Virgin Galactic, part of mogul Richard Branson’s Virgin Group, announced on Monday that it plans to conduct the first test flight of its SpaceShipTwo spacecraft at some point this year.
The first commercial flights for Virgin Galactic’s suborbital passenger service isn’t expected to start until between 2013 and 2014, but nearly 500 customers have already jotted their names down for a trip on the six-passenger SpaceShipTwo spacecraft.
Tickets for flights aboard the SpaceShipTwo don’t come cheap, either–Virgin Galactic prices each flight at around $200,000 per person. The flights will take passengers to a height of around 68 miles, where they’ll experience a few minutes of zero gravity, and the opportunity to get a high altitude view of the Earth below with the blackness of space above them.

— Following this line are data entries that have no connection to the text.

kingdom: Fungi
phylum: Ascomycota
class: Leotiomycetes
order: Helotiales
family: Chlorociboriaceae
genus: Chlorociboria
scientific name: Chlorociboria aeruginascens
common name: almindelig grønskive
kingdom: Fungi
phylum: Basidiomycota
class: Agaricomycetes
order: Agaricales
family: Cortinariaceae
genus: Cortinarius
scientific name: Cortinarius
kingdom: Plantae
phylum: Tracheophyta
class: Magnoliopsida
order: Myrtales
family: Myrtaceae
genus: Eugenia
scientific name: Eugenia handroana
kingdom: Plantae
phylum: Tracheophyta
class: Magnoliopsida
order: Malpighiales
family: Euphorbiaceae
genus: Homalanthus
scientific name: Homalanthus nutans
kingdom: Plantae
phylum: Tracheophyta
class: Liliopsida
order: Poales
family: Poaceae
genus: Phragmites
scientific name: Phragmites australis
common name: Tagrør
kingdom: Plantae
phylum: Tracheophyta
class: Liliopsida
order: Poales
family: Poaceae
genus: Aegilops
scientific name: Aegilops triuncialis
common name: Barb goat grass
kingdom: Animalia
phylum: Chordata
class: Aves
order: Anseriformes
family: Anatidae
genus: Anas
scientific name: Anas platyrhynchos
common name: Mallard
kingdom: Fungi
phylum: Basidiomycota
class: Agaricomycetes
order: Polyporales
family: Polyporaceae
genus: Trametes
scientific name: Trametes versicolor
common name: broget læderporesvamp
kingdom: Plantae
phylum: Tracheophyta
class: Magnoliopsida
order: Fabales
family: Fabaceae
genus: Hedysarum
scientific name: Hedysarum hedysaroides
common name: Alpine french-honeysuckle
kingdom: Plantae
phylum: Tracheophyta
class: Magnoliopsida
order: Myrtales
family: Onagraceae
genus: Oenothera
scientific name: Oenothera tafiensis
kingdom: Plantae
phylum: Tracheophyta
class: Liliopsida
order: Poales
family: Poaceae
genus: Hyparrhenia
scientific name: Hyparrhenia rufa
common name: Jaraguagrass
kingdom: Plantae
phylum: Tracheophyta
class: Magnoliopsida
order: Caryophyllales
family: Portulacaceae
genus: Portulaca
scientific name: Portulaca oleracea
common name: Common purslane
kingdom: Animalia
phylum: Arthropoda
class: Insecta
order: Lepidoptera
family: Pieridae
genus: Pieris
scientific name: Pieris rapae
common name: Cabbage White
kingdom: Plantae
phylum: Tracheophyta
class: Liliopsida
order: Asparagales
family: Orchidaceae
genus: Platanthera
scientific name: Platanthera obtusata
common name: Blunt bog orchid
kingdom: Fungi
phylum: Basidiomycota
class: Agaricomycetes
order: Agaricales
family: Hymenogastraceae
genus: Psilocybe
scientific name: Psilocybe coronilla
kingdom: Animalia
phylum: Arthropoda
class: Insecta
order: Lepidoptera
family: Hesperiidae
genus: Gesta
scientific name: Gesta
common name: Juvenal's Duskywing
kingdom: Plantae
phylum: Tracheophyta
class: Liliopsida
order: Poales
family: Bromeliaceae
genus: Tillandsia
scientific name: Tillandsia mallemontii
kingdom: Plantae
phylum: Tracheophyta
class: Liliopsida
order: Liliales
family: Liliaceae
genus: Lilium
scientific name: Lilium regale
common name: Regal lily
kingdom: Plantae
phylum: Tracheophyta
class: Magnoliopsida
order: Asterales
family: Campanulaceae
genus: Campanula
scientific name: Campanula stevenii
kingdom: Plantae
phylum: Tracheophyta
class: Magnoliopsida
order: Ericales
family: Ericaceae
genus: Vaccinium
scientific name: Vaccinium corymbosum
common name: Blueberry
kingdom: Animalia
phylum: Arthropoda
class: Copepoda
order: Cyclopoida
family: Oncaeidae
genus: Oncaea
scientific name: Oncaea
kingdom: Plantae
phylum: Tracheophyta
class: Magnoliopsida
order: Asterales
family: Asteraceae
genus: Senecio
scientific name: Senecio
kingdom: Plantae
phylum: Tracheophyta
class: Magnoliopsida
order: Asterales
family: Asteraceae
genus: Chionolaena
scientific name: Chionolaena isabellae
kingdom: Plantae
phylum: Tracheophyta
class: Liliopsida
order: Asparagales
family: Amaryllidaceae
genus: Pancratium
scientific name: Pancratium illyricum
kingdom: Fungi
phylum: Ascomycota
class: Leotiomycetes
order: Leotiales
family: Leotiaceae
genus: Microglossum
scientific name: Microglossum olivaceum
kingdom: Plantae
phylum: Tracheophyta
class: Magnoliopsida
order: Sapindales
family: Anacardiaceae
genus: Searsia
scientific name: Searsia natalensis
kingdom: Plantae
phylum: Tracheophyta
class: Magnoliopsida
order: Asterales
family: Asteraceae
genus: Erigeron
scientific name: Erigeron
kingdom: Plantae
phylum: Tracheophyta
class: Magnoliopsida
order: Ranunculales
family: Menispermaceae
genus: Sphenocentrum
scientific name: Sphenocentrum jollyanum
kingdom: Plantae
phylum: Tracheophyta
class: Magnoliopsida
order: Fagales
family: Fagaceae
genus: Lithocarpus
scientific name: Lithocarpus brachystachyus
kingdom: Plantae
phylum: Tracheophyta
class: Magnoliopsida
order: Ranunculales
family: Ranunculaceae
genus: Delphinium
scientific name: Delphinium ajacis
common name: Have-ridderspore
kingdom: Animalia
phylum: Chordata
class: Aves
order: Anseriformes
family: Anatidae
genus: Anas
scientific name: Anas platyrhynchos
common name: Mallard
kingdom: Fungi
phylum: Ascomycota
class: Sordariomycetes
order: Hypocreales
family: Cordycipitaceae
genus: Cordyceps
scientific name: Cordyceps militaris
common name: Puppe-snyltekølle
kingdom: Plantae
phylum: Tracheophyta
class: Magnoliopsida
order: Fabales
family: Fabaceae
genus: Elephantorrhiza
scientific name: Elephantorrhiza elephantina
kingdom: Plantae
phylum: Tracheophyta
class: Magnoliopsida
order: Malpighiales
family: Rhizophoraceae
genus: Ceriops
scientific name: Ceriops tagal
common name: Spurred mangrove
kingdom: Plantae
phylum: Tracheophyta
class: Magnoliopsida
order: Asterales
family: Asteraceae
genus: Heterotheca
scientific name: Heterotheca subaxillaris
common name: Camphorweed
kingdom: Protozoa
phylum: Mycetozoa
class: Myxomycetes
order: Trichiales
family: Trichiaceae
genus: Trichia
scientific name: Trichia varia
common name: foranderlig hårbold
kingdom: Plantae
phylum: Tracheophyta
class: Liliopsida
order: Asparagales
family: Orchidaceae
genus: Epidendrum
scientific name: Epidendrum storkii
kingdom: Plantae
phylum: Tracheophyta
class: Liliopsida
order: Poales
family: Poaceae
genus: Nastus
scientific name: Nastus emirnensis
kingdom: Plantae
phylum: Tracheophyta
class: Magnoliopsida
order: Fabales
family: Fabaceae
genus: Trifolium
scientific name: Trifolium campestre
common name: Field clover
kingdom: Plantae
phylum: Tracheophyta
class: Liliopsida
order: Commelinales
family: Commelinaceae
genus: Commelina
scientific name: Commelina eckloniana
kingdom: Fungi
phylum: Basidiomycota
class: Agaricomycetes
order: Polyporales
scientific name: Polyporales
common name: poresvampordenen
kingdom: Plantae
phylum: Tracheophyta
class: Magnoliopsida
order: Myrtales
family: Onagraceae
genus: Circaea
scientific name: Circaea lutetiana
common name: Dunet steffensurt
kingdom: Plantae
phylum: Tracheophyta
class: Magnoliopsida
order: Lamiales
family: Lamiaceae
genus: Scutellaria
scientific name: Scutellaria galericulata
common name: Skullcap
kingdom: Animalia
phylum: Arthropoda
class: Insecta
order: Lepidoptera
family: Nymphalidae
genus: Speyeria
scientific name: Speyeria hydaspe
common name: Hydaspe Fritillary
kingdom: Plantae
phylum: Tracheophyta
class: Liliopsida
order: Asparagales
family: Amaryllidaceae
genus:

It will undoubtedly be quite the adventure for anyone willing to throw down $200,000 for a two hour flight (only about six minutes of those two hours will be in zero gravity), but it goes to show that affordable commercial suborbital flight is still a ways off.
“In the suborbital area, there are a lot of things to be done. This is an area that has been essentially absent for about four decades,” Reuters quoted Neil Armstrong, who was a test pilot for the 1960s-era X-15 research plane before becoming a U.S. astronaut and commander of the first mission to land on the moon.
“There’s a lot of opportunity. I certainly hope that some of the new approaches will prove to be profitable and useful.”